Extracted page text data
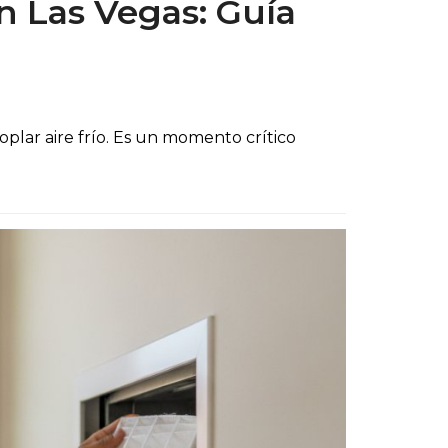
n Las Vegas: Guía
plar aire frío. Es un momento crítico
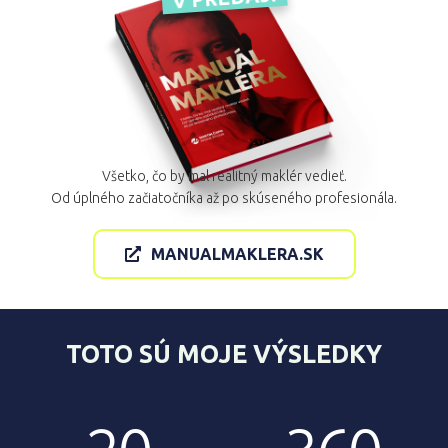
Všetko, čo by mal realitný maklér vedieť.
Od úplného začiatočníka až po skúseného profesionála.
MANUALMAKLERA.SK
TOTO SÚ MOJE VÝSLEDKY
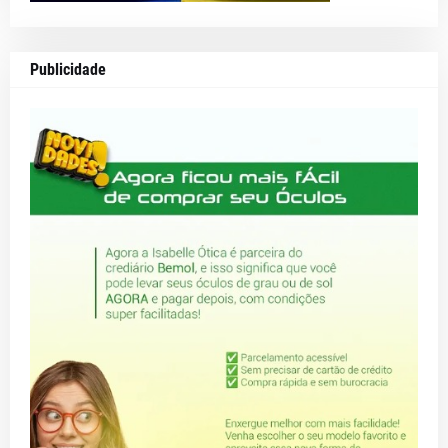
Publicidade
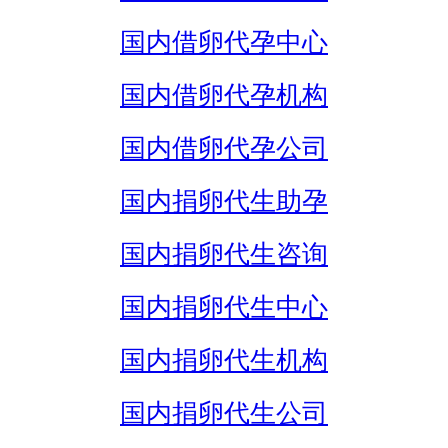
国内借卵代孕中心
国内借卵代孕机构
国内借卵代孕公司
国内捐卵代生助孕
国内捐卵代生咨询
国内捐卵代生中心
国内捐卵代生机构
国内捐卵代生公司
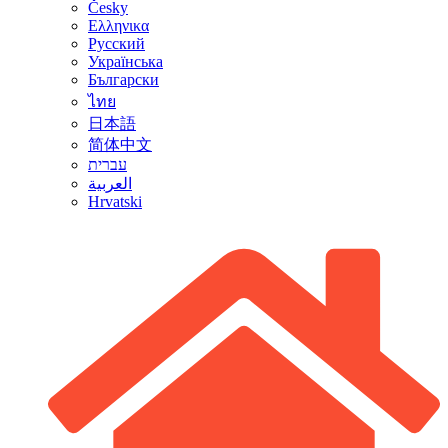
Česky
Ελληνικα
Русский
Українська
Български
ไทย
日本語
简体中文
עברית
العربية
Hrvatski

* DIRECTIVE:
Leave out each picture and extract the lines from the one containing "plar aire frío. Es un momento crítico" through the end of the records above, inclusive, exactly as they stand.

* SOLUTION FOR THIS PROBLEM:
plar aire frío. Es un momento crítico
Všetko, čo by mal realitný maklér vedieť.
Od úplného začiatočníka až po skúseného profesionála.
MANUALMAKLERA.SK
TOTO SÚ MOJE VÝSLEDKY
Publicidade
国内借卵代孕中心
国内借卵代孕机构
国内借卵代孕公司
国内捐卵代生助孕
国内捐卵代生咨询
国内捐卵代生中心
国内捐卵代生机构
国内捐卵代生公司
Česky
Ελληνικα
Русский
Українська
Български
ไทย
日本語
简体中文
עברית
العربية
Hrvatski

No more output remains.